# Exercise:
Go through the records below and copy out every line that contains the word "label".

===

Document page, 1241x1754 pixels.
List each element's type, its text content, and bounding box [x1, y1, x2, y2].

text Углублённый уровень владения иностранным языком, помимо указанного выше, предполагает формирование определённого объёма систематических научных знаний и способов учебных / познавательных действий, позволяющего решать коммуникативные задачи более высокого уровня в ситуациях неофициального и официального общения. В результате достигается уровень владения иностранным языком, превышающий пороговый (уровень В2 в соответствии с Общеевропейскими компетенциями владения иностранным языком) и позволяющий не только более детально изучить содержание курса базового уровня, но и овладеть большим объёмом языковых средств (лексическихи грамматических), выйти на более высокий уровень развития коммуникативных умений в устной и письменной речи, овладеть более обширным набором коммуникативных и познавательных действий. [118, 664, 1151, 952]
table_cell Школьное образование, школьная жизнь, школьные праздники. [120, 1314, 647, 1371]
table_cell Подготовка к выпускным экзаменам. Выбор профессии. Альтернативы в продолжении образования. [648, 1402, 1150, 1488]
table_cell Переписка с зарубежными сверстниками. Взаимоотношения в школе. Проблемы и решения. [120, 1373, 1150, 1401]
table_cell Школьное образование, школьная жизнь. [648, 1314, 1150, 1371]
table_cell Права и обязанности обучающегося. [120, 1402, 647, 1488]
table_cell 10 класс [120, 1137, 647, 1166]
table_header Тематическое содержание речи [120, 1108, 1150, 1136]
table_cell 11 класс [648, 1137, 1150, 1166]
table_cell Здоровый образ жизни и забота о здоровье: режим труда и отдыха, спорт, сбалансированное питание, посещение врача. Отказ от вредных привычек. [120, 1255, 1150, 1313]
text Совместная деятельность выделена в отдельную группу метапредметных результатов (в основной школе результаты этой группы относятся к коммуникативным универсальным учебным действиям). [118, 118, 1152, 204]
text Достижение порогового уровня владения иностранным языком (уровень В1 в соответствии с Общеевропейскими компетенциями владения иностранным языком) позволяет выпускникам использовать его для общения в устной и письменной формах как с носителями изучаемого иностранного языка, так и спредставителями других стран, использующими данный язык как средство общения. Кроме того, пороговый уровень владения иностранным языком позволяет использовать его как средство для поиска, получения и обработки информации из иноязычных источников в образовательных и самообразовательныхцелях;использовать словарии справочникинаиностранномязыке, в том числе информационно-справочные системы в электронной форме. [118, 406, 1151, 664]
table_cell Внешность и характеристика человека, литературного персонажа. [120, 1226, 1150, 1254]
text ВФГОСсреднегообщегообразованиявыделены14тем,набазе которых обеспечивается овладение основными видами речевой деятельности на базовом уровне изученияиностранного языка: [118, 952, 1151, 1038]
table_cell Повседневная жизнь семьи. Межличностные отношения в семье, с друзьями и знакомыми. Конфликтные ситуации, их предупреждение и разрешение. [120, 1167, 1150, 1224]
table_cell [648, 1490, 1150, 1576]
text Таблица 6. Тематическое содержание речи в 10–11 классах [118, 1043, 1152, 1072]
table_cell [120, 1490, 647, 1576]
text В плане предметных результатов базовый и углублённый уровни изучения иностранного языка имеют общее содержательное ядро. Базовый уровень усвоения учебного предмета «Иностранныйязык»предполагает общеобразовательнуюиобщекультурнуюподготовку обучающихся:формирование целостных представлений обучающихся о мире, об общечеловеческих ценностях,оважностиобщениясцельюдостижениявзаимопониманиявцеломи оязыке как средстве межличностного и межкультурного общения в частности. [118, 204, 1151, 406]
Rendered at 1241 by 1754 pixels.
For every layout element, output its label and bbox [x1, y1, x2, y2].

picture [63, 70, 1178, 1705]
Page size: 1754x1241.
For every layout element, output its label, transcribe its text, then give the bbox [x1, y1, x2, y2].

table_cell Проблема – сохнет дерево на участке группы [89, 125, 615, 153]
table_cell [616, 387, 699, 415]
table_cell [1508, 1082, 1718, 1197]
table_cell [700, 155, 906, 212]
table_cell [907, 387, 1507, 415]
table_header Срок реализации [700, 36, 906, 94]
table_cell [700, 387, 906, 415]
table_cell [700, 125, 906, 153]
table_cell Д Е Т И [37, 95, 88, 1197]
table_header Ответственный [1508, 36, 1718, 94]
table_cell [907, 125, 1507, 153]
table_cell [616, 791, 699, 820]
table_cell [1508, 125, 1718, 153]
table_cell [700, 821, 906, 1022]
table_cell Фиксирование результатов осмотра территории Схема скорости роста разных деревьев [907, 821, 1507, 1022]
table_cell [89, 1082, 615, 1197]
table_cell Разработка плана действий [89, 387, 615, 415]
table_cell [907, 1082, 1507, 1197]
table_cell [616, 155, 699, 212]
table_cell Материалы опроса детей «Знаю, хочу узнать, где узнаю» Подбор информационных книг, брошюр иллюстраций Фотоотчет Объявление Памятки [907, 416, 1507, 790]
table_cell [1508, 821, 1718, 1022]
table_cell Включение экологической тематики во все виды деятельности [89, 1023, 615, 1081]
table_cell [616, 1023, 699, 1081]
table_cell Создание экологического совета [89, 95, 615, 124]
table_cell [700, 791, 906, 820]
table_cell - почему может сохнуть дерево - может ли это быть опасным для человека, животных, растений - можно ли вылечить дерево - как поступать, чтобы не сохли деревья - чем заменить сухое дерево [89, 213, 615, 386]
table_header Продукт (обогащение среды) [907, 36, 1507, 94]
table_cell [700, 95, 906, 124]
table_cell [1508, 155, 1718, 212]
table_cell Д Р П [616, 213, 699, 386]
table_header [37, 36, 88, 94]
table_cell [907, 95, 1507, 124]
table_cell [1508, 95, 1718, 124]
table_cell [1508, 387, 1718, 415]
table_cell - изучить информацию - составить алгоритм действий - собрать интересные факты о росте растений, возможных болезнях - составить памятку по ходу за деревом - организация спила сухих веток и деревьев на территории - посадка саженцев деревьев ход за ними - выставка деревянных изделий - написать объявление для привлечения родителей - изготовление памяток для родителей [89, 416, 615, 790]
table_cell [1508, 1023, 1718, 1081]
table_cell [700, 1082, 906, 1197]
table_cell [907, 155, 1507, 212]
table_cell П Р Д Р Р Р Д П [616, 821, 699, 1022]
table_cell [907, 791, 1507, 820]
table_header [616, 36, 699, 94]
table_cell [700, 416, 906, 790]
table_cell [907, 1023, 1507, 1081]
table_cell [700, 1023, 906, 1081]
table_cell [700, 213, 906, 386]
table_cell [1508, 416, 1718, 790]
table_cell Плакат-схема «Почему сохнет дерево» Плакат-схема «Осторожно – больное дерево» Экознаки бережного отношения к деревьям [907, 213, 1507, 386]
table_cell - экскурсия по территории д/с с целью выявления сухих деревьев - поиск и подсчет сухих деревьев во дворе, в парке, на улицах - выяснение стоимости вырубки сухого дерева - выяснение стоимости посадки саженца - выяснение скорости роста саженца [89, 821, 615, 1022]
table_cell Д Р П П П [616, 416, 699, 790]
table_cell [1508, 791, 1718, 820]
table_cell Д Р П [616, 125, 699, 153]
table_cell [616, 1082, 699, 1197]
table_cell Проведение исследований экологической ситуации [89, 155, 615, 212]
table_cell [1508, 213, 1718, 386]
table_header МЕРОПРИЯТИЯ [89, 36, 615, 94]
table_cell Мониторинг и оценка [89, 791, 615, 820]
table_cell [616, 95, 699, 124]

===

# Task response:
For every layout element, output its label and bbox [x1, y1, x2, y2].
For every layout element, output its label, transcribe its text, then give the bbox [x1, y1, x2, y2].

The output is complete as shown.